(Records excerpted from a collection)
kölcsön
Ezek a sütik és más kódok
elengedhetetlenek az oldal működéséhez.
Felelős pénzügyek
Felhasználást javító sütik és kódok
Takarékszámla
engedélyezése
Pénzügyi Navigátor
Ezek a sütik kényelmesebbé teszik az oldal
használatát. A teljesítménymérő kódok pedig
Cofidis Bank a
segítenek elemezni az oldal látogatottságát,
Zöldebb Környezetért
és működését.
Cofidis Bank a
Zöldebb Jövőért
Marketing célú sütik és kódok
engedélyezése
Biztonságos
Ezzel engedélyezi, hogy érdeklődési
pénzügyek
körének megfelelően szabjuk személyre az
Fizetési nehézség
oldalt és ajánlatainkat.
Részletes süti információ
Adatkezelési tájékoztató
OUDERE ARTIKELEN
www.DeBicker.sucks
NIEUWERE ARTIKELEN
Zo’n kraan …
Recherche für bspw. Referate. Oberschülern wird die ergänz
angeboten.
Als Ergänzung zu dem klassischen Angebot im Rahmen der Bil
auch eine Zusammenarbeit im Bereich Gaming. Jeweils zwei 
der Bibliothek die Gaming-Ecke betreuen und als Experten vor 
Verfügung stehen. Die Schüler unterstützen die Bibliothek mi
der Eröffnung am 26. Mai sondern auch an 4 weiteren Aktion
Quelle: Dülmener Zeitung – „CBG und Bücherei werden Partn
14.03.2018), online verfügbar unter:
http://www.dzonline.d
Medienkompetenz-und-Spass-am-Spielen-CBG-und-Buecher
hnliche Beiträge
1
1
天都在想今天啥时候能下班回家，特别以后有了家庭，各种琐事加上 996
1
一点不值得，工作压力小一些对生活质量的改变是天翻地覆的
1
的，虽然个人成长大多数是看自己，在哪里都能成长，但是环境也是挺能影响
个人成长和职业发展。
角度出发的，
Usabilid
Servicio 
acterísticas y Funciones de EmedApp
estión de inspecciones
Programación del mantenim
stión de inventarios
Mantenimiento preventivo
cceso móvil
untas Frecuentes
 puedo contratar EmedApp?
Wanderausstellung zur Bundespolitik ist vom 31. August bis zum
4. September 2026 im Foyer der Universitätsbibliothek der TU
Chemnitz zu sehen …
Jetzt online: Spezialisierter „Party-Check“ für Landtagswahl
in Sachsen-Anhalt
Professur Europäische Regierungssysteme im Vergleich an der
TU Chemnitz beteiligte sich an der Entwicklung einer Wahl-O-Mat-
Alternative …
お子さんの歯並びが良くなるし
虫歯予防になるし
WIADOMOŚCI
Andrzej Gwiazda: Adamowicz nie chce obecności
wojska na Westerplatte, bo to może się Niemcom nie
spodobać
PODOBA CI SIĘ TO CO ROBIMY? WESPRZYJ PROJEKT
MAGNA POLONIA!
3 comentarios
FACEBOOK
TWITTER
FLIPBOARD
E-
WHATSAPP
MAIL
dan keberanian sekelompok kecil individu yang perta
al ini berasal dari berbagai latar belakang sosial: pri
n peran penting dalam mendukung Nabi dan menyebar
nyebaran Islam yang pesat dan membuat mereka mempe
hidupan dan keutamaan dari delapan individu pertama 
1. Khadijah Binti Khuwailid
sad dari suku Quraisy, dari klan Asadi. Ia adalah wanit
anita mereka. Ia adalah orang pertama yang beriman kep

**Work instruction**
Set out exactly the run of lines that begins at the line holding "in Sachsen-Anhalt" and ends at the last line of the data.

**Answer**
in Sachsen-Anhalt
Professur Europäische Regierungssysteme im Vergleich an der
TU Chemnitz beteiligte sich an der Entwicklung einer Wahl-O-Mat-
Alternative …
お子さんの歯並びが良くなるし
虫歯予防になるし
WIADOMOŚCI
Andrzej Gwiazda: Adamowicz nie chce obecności
wojska na Westerplatte, bo to może się Niemcom nie
spodobać
PODOBA CI SIĘ TO CO ROBIMY? WESPRZYJ PROJEKT
MAGNA POLONIA!
3 comentarios
FACEBOOK
TWITTER
FLIPBOARD
E-
WHATSAPP
MAIL
dan keberanian sekelompok kecil individu yang perta
al ini berasal dari berbagai latar belakang sosial: pri
n peran penting dalam mendukung Nabi dan menyebar
nyebaran Islam yang pesat dan membuat mereka mempe
hidupan dan keutamaan dari delapan individu pertama 
1. Khadijah Binti Khuwailid
sad dari suku Quraisy, dari klan Asadi. Ia adalah wanit
anita mereka. Ia adalah orang pertama yang beriman kep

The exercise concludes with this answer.